Alef, another newspaper owned by an Iranian hardliner, published an editorial stating that mistrust of the Taliban is justified.
“Although the Taliban have not had hostile relations with Iran for years and have now given a safe deposit to the Shiites of Afghanistan, how much can we trust Salafist groups of this kind?” reads the editorial published on June 26. “If this group can dominate the whole of Afghanistan, how confident can we be about not changing its ideological nature and not leaping at the level of its ideals and goals?
Diplomatically, the Iranian regime has been trying to keep the Taliban on its good side, although behind the scenes, it’s preparing itself for a military confrontation and has put its Islamic guards on high alert on its border with Afghanistan, according to Radio Farda, an Iranian broadcaster managed by the U.S. government.

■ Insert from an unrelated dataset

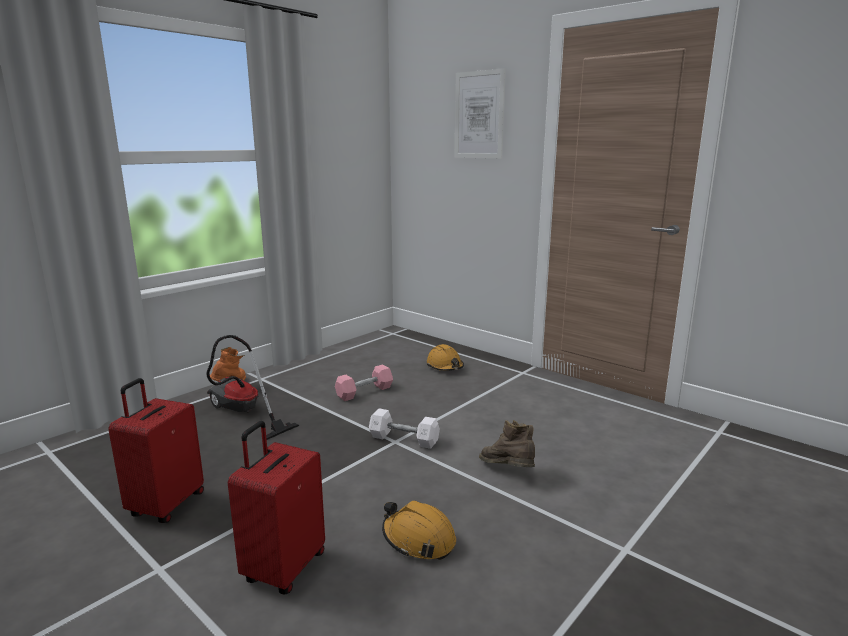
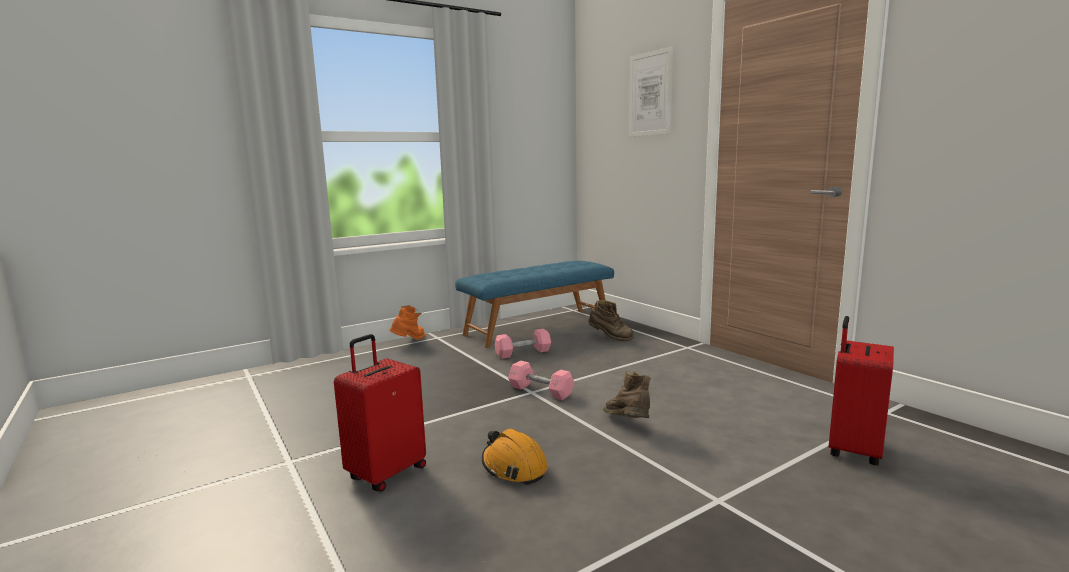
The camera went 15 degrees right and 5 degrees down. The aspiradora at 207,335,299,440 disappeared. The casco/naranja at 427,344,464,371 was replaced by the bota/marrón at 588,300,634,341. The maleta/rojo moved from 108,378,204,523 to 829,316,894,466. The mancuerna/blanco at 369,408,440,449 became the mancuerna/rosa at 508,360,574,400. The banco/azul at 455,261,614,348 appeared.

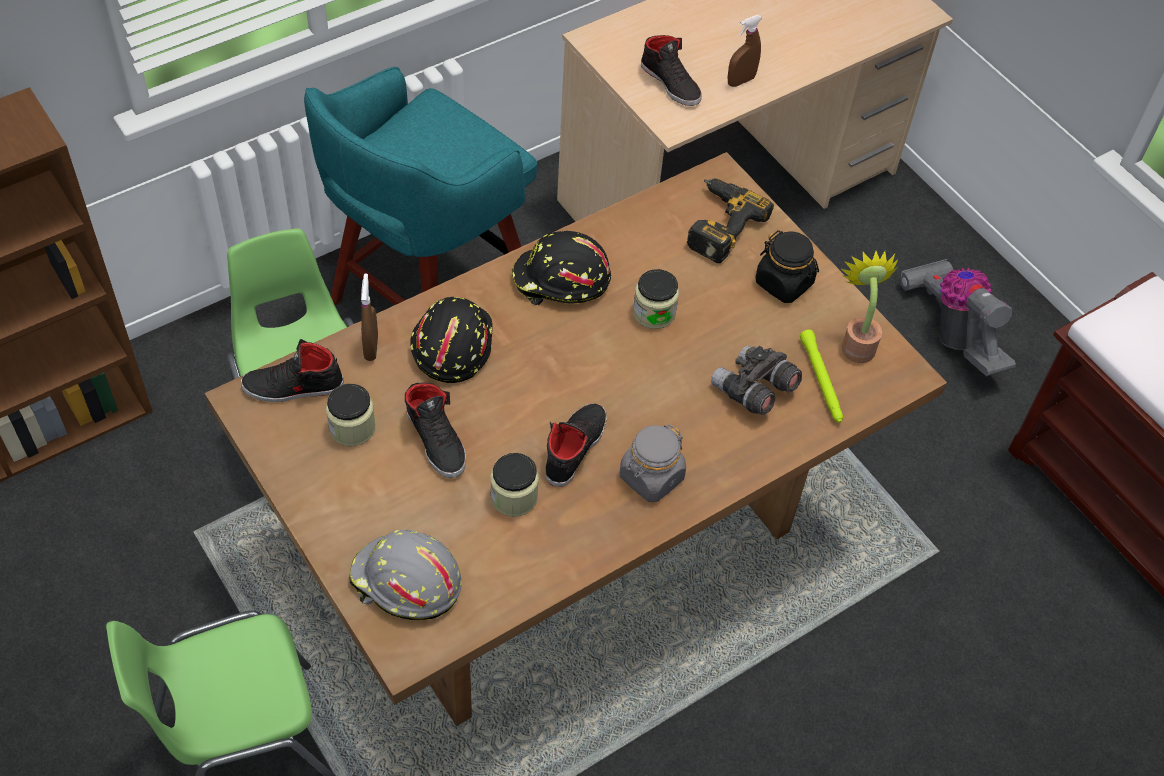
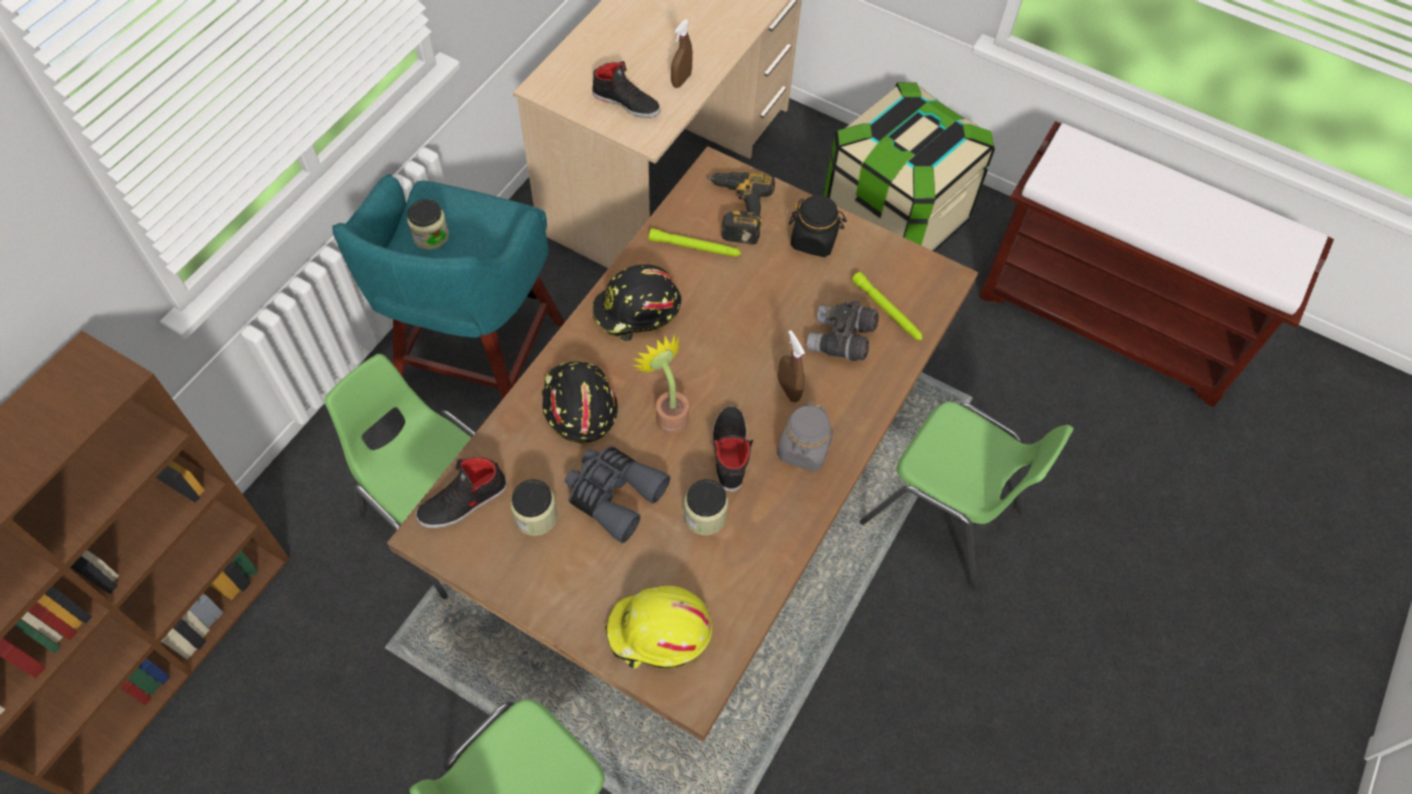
The camera went 25 degrees left and 5 degrees up. The planta en maceta moved from 840,251,899,363 to 632,334,689,434. The aspiradora at 900,259,1016,376 was replaced by the caja de almacenaje at 823,82,995,252. The tarro moved from 633,269,679,329 to 407,199,449,250. The pulverizador/marrón moved from 361,274,378,361 to 778,330,805,402. The zapato/negro at 405,382,466,478 was replaced by the prismáticos/gris at 565,446,671,543. The casco/gris at 349,530,462,620 became the casco/amarillo at 605,585,712,669. The linterna/verde at 649,228,741,257 appeared. The silla/verde at 860,402,1074,590 appeared.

Iran’s Tasnim news agency also reported about the IRGC being on high alert on the country’s border with Afghanistan but claimed the threat was from smugglers and outlaws rather than the Taliban, and said the border is calm.
Bahrami said that while Iran and the Taliban seem to have a tactical friendship, they have long been sworn enemies.
“The U.S. overthrew the Taliban because of its terrorism, but the Taliban was an enemy against Iran. Since 2001, Iran has exploited the situation as its enemy [Taliban] has become a tactical friend. If the U.S. wants to destabilize Iran’s eastern borders, the Taliban can do this and its structure and anti-Shiite ideology encourage them to do so,” Bahrami said.
“Iran smells a threat from the Taliban. If it moves toward making a [nuclear] bomb or wants to do anything else against the U.S., the U.S. or a country like Saudi Arabia can push the Taliban against Iran.”